■ **TASK DIRECTIONS**
Count the rows below that contain the word "many" and reply with the number alone.
=== RAW DATA ===
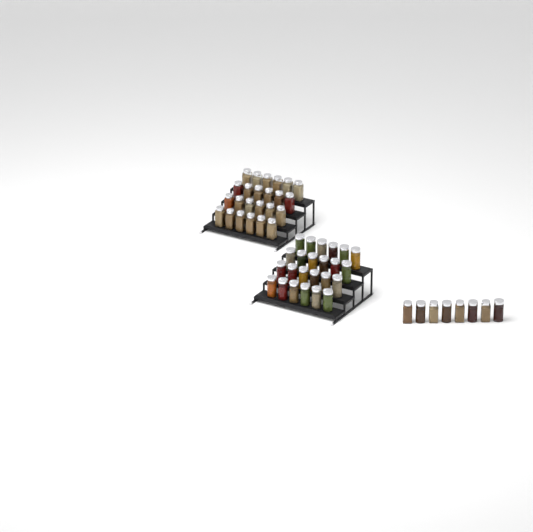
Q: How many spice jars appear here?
===
=== RAW DATA ===
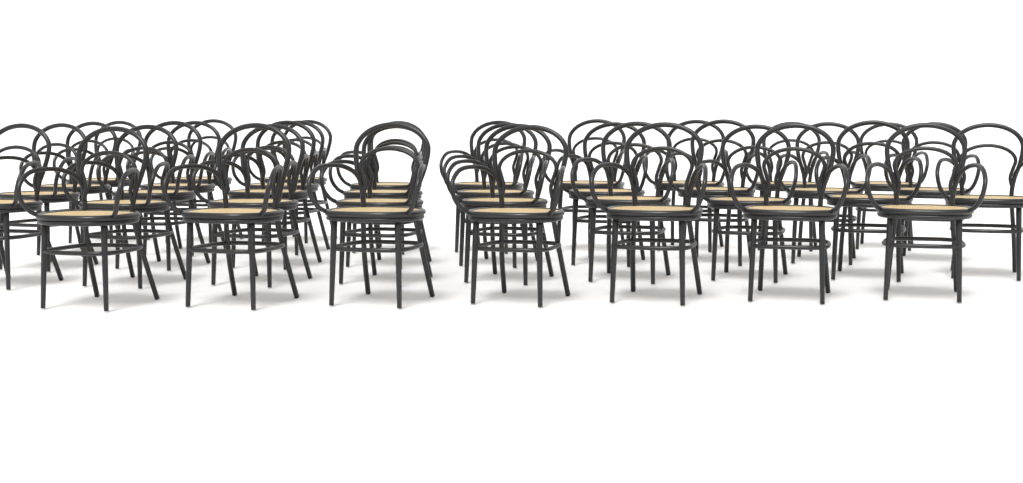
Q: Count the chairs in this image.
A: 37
===
=== RAW DATA ===
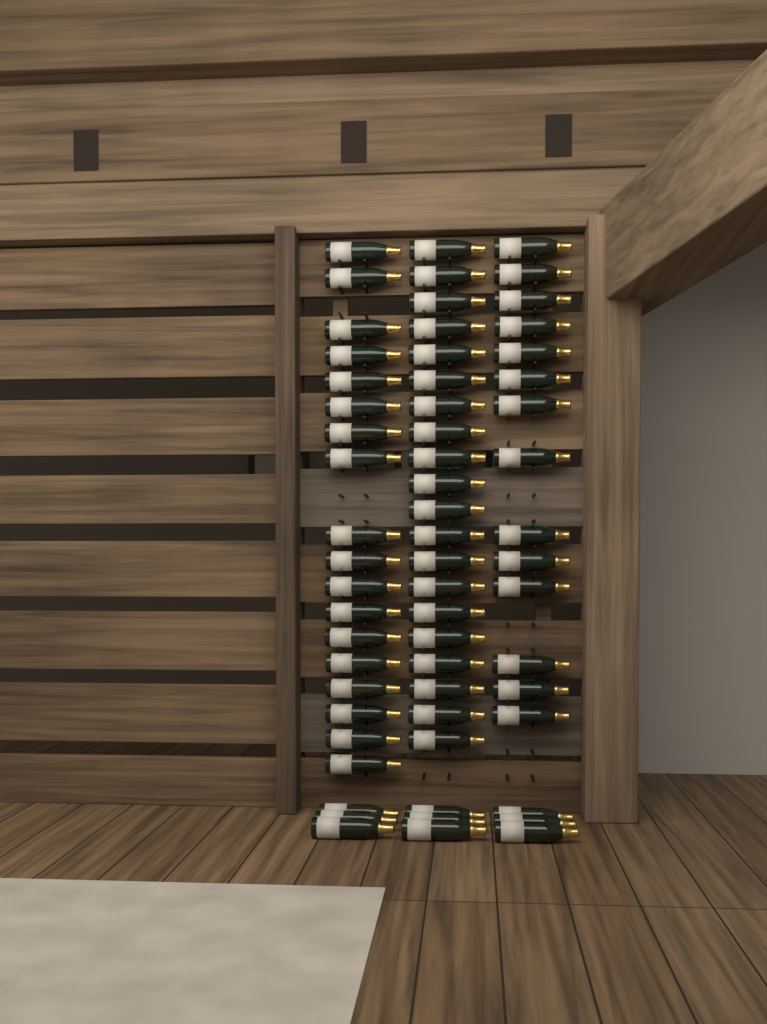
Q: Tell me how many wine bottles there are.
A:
===
■ **RESULT FOR THIS TASK**
2